- Using the information:
**a.** Name the plans that the Flex-funds text lists as available for investment.
**b.** In the Flex-funds text, what share of its net assets does the Quantex Fund normally invest in equity securities of small and mid-capitalization companies?

══ Page text

The Flex-funds is a family of no-load mutual funds. No-load means there are no direct costs owed by the investor for the purchase of shares in the fund. There are entry loads and exit loads when an investor buys or sells his shares in a fund, these coasts are some ongoing expenses that are paid by the fund to cover costs for investment management, communications, and shareholder services. These expenses are paid from 12b-1 fees, which are reflected in the fund's expense ratio. The fund has a number of plans one can invest in viz Aggressive Growth plan, Muirfield Fund, Quantex Fund and Total Return Utilities Fund.

In the Aggressive Growth plan of Flex-funds  invests all it’s assets in the Aggressive Growth Mutual Fund Portfolio which is a master fund with the same investment goal as the fund itself. The portfolio may invest directly in common stocks and it may invest up to a hundred percent of assets directly in, or in underlying funds investing in, futures contracts and options on futures contracts. It may also invest in underlying funds that use margin, leverage, short sales and other forms of financial derivatives.
 
Flex-funds Muirfield normally invests at least sixty five percent of its assets in mutual funds that invest primarily in common stocks or securities convertible into or exchangeable for common stocks, and those that seek long-term growth or appreciation. It does not invest in other funds in the Flex-funds family. The fund generally purchases no-load mutual funds, though it may also occasionally purchase mutual funds subject to a sales charge. The fund may at times purchase index funds.
 
Flex-funds Quantex Fund seeks long-term growth of capital and current income is a secondary objective. The fund normally invests at least eighty percent of its net assets in the equity securities of small and mid-capitalization companies. The fund may also invest in index based investments, stock index futures and mutual funds.

════
══ Given material

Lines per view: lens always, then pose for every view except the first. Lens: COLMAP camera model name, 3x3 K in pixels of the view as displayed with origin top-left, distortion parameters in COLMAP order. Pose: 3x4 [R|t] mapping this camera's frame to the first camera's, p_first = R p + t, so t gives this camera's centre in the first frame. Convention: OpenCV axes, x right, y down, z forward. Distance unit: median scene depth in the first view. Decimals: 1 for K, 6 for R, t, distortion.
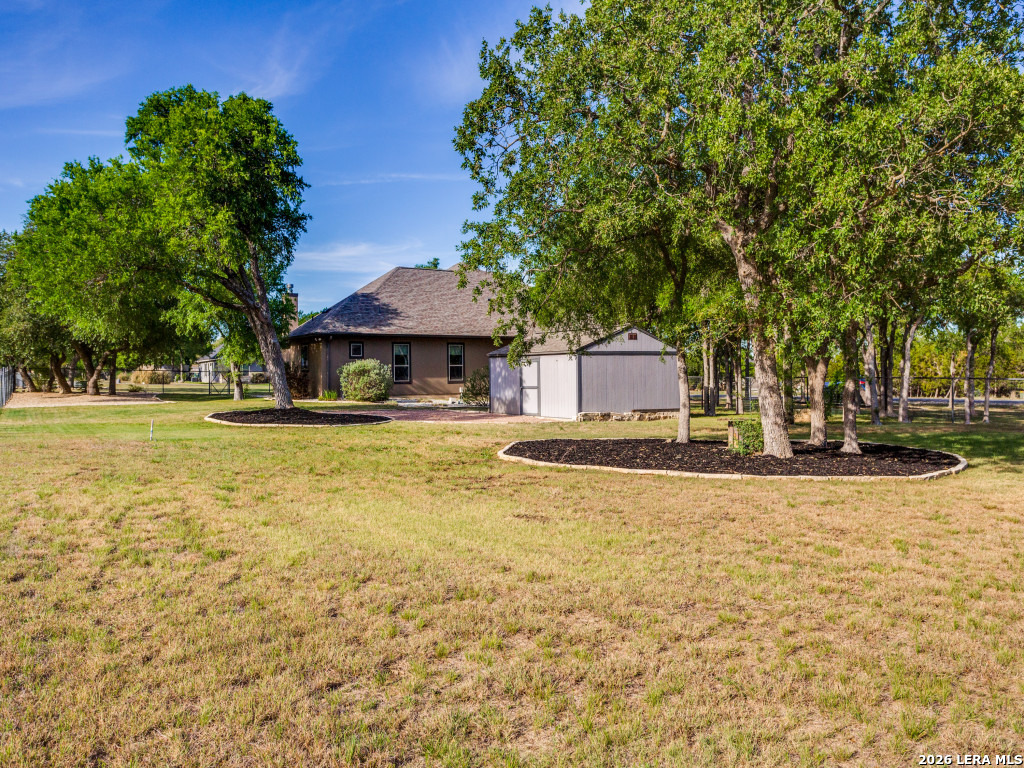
lens RADIAL K [[779.9, 0, 512.0], [0, 779.9, 384.0], [0, 0, 1]] dist [0.010061, 0.004129]
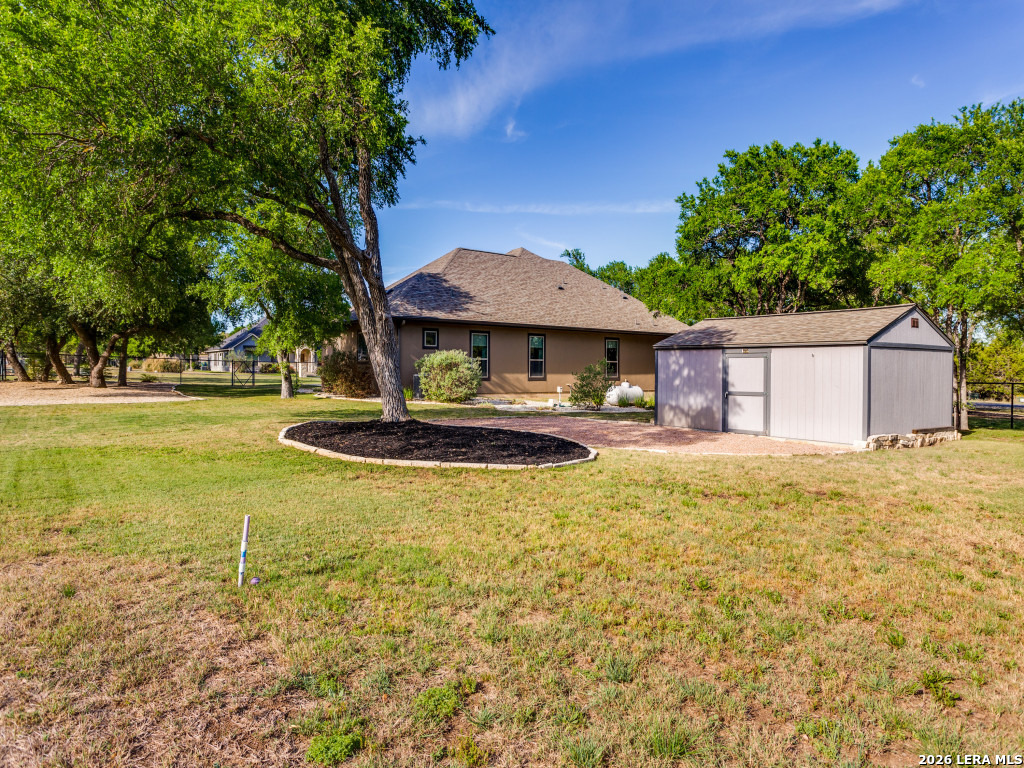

════

- Expected results:
**a.**
Aggressive Growth plan
Muirfield Fund
Quantex Fund
Total Return Utilities Fund

**b.** At least eighty percent.